Simone de Beauvoir’s Warning

Kevin Roberts strides into the Adidas store
meets a fired-up assistant, spends

US$600 and bounces down Wooster Street.
I buy one pair and want to pump

submachine bullets into a Coke machine.
The holy wars of Pepsi and Coke

or wearing – I’m the victim – the name
of the Grand Inquisitor over my heart

like a sulphur tabard and paying for
the privilege. Simone de Beauvoir wrote

of the desirable purchase and its props
then, unwrapping it to find, deceased

all the ambience of Printemps: the mannequin,
the lighting, the fake cloth autumn leaves

and the crowds that gazed at it.
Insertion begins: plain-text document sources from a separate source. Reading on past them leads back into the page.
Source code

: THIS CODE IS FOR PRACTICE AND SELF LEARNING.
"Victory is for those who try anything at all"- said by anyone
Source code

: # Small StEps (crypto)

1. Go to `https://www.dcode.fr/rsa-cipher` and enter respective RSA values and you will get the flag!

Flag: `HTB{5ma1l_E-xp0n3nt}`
And I –
quelle chance – am privileged to buy it. The

wrapping by the assistant kept up the pretence.
I see her still, all scented obedience

as she bends over fine layers of tissue
ties a ribbon to hook around my finger.

The cynosure of all eyes I leave the store
carrying a chalice: Hermes, Lacoste, Dior

only to get it home and find it’s fled.
Just another coat hanger, un autre jour.

I need to shop again to recover it.
An endless Visa charging of Oh la las

until the cemetery. One brand, my name
upon a stone and the dates I was alive to shop.